◆ **Assignment**: Return every entry below exactly as written, minus the pictures.

Stored data entries:
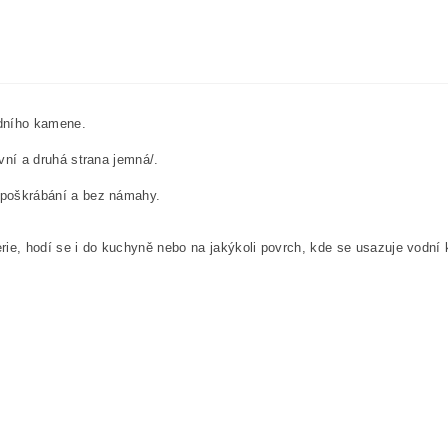
odního kamene.
vní a druhá strana jemná/.
 poškrábání a bez námahy.
erie, hodí se i do kuchyně nebo na jakýkoli povrch, kde se usazuje vodní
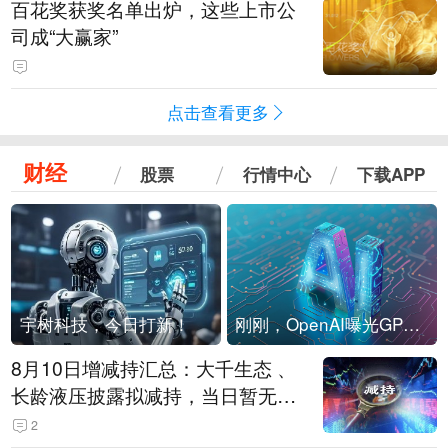
百花奖获奖名单出炉，这些上市公
司成“大赢家”
点击查看更多
财经
股票
行情中心
下载APP
宇树科技，今日打新！
刚刚，OpenAI曝光GPT-6！传10万亿参数，8月强行发布
8月10日增减持汇总：大千生态 、
长龄液压披露拟减持，当日暂无A
股增持（表）
2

◆ **Finished task**:
odního kamene.
vní a druhá strana jemná/.
 poškrábání a bez námahy.
erie, hodí se i do kuchyně nebo na jakýkoli povrch, kde se usazuje vodní
百花奖获奖名单出炉，这些上市公
司成“大赢家”
点击查看更多
财经
股票
行情中心
下载APP
宇树科技，今日打新！
刚刚，OpenAI曝光GPT-6！传10万亿参数，8月强行发布
8月10日增减持汇总：大千生态 、
长龄液压披露拟减持，当日暂无A
股增持（表）
2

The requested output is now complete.